The statement further outlined how all applicants will undergo a thorough examination of their financial stability, as well as their ability to handle the rigorous technical aspects of competing in F1:

All applicants will undergo thorough due diligence. The assessment of each application will cover in particular the technical capabilities and resources of the applicant team, the ability of the team to raise and maintain sufficient funding to allow participation in the Championship at a competitive level and the team’s experience and human resources.

According to FIA, teams can seek to begin competing in the 2025, 2026 or the 2027 season.

In addition, applicants will need to demonstrate how they would meet the sustainability challenges imposed by F1, and how they would meet a goal of being net-zero by 2030:

For the first time ever, any candidate would be required to address how it would manage the sustainability challenge and how it plans to achieve a net-zero CO2 impact by 2030. Any prospective F1 team would also need to illustrate how they intend to achieve a positive societal impact through its participation in the sport. This would help meet the mutual aims of the FIA and Formula One Management.

With respect to the size of the field, as well as the status of current teams, FIA included this language in their Call for Expressions of Interest:

For the avoidance of doubt, no new applicant has an automatic right of entry to the Championship and the maximum number of teams competing in the Championship up to and including the 2025 season is capped at 12. Existing F1 teams will be given priority over new applicants. In the event that no applicant is considered suitable by the FIA and/or by the F1 Commercial Rights Holder, no new F1 team(s) will be selected.

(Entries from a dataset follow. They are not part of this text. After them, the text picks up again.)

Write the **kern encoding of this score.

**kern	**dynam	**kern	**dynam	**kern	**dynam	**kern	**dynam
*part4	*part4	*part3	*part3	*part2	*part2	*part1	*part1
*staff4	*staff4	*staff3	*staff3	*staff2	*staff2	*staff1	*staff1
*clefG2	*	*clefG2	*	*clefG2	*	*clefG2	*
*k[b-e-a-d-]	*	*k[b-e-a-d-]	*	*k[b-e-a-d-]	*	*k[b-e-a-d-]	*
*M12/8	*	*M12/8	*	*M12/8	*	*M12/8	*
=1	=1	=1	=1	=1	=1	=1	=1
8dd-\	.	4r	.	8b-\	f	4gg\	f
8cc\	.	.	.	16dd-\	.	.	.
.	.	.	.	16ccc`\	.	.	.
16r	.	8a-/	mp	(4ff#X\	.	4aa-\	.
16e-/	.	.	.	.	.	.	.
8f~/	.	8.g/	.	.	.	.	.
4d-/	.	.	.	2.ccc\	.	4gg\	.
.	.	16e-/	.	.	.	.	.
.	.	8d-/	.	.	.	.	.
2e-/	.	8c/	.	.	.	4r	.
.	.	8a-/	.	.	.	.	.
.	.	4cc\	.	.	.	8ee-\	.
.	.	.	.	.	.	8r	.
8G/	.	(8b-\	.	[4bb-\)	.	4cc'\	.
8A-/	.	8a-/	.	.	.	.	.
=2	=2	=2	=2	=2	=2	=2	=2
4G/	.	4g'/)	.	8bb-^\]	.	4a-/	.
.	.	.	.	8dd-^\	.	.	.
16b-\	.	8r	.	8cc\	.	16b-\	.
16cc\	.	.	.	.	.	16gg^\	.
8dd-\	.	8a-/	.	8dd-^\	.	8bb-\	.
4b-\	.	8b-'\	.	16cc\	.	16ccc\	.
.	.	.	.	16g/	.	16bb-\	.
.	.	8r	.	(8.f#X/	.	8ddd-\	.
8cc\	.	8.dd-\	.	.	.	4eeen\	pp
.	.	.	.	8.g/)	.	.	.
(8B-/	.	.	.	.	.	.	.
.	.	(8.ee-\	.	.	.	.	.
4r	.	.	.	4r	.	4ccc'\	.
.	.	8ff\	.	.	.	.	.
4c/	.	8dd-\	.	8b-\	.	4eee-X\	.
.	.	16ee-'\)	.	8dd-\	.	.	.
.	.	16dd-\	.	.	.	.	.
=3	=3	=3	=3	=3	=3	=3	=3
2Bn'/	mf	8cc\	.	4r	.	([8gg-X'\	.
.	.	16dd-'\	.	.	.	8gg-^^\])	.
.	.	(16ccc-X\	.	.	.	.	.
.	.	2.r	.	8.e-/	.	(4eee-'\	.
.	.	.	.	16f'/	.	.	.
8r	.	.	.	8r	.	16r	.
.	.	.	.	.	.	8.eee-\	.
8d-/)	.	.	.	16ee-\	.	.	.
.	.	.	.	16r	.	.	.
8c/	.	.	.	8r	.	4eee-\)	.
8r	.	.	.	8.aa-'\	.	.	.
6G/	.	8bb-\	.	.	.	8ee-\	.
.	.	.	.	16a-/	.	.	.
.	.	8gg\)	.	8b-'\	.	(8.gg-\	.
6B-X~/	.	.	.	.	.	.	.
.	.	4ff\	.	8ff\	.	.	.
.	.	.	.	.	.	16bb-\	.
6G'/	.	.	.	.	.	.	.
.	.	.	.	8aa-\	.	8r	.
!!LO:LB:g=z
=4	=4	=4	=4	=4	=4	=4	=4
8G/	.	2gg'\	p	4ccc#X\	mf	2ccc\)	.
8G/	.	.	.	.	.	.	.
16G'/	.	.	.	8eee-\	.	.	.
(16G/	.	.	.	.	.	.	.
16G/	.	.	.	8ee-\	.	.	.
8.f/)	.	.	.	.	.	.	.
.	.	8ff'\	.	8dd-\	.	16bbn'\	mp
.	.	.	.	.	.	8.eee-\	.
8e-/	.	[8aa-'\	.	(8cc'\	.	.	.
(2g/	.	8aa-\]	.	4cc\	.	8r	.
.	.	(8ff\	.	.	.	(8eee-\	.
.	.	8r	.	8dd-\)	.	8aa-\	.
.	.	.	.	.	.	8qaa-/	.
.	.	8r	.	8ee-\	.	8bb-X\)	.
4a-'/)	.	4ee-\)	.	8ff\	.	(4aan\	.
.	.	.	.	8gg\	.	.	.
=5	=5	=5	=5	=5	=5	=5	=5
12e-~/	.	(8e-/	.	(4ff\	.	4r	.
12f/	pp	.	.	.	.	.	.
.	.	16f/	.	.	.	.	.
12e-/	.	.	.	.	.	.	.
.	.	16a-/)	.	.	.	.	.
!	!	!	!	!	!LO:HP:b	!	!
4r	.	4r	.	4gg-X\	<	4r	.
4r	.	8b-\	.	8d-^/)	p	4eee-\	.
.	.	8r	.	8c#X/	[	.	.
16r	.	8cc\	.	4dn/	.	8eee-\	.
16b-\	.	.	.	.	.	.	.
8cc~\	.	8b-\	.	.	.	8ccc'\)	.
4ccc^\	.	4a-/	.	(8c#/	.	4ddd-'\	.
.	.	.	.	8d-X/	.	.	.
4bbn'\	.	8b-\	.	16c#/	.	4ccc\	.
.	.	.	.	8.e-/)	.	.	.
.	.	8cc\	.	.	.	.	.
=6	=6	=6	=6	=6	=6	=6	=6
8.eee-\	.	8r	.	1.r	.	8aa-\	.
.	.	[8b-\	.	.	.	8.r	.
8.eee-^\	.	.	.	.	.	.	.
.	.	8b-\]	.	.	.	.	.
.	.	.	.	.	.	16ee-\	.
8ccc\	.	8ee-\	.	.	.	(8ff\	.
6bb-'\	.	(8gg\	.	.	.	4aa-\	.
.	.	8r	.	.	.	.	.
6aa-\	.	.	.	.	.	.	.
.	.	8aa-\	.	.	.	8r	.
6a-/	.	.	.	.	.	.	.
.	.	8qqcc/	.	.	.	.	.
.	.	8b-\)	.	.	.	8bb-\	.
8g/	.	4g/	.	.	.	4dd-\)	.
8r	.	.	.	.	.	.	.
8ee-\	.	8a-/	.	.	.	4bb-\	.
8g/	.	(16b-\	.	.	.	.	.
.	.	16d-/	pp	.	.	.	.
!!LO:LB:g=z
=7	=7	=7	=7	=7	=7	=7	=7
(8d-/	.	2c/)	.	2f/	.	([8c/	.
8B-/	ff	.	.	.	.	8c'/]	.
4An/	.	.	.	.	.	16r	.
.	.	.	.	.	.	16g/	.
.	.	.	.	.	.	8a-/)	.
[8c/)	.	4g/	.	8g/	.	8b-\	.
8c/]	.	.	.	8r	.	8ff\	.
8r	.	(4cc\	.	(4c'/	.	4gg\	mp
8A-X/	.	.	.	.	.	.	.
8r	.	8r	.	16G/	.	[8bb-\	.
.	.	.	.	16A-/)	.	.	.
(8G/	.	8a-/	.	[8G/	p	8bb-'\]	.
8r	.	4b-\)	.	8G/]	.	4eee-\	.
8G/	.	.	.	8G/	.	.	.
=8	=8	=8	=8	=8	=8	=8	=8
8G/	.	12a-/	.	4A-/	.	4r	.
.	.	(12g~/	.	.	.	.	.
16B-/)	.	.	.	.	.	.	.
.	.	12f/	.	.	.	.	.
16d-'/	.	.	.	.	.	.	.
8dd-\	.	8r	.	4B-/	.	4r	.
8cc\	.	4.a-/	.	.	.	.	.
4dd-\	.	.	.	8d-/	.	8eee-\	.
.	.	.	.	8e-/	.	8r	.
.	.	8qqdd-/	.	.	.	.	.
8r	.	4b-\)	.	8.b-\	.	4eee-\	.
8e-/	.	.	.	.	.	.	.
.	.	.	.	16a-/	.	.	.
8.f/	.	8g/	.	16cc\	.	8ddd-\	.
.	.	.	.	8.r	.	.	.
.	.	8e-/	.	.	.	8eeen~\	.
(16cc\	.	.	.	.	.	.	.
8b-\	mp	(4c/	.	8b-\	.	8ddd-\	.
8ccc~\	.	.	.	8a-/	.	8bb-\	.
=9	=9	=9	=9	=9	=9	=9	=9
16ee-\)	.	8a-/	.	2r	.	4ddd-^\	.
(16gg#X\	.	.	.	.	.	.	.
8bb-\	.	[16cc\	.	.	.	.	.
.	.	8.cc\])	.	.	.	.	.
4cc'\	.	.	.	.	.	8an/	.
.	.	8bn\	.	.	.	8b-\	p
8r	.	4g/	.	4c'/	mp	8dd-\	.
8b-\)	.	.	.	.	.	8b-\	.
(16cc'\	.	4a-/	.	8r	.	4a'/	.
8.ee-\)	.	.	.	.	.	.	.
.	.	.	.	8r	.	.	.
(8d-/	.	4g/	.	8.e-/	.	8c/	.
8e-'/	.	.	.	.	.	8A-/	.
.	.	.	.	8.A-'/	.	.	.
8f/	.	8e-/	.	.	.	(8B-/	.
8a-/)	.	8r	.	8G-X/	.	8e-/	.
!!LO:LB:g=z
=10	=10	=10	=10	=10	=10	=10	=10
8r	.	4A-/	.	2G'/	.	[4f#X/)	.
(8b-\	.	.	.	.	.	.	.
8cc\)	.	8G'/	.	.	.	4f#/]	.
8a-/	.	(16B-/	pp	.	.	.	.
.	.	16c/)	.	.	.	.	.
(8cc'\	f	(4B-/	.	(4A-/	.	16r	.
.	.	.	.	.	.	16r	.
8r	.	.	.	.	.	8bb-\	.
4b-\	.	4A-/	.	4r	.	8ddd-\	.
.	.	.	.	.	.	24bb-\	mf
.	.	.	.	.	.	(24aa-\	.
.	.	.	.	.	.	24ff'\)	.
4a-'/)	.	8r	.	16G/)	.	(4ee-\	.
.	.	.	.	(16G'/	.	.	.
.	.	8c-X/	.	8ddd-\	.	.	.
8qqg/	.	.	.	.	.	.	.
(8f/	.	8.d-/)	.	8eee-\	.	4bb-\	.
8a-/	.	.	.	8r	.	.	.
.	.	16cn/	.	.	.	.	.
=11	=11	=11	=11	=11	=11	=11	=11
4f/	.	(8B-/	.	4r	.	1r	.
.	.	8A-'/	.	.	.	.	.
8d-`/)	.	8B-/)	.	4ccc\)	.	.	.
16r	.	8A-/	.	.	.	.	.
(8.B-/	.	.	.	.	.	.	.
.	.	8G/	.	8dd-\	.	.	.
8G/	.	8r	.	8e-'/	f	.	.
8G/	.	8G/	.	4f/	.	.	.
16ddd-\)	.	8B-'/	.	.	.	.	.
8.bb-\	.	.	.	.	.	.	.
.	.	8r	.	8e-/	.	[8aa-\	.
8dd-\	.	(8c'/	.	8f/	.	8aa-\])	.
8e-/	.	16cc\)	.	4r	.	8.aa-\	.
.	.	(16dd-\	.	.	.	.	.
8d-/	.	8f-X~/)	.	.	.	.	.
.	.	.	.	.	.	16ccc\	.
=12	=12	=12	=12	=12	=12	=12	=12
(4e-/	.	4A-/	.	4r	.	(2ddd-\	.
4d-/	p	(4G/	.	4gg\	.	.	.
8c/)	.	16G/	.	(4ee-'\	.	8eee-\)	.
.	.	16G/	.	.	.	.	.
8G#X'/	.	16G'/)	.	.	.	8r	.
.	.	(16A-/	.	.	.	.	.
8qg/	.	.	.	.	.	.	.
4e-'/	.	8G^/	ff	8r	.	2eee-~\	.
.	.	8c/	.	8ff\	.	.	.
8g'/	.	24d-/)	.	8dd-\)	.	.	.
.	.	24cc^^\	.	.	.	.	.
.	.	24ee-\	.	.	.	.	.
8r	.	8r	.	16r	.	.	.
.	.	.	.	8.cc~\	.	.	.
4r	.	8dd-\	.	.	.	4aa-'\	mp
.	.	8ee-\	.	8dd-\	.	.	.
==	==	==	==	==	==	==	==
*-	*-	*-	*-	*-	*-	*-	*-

There are currently ten teams on the grid.

FIA President Mohammed Ben Sulayem issued a statement that said in part: “The growth and appeal of the FIA Formula One World Championship is at unprecedented levels. The FIA believes the conditions are right for interested parties, which meet the selection criteria, to express a formal interest in entering the Championship.”

The Call for Expressions of Interest comes as the future of F1 has become a hot-button topic in the world of motorsport. Weeks ago Andretti Autosport announced to media members including SB Nation the formation of a partnership with General Motors seeking to join F1.

That announcement has touched off a war of words in the sport, with FIA President Ben Sulayem seeming in favor of expanding the field, while other teams already on the grid have started to push back on the idea of expansion. This war of words might ultimately be good for the sport, as it has kept F1 in the conversation during the off-season.

Most recently, Red Bull Team Principal Christian Horner addressed the idea of expanding the field, calling for a “sensible conversation” about expansion. In an interview with Racer, Horner noted that “to have the Andretti brand and name and Cadillac in Formula 1 would be fantastic, and hopefully a solution can be found.”

However, Horner did point out why existing teams might not be in favor of expanding the field, and as always, it comes down to money. “If you introduce another one or two teams, you dilute the value of the current 10 franchises, which of course teams — particularly down towards the bottom end of the grid — have got a very inflated inherent value at the moment.”

Perhaps the biggest question that remains is this: How many prospective teams take FIA up on their offer to apply? We can be sure that Andretti-Cadillac will be at the forefront, but will another prospective team — or teams — follow suit? In addition to Andretti-Cadillac, Panthera Team Asia F1 has revived their own push for a team on the circuit. Could they also be in the mix for a future spot on the grid?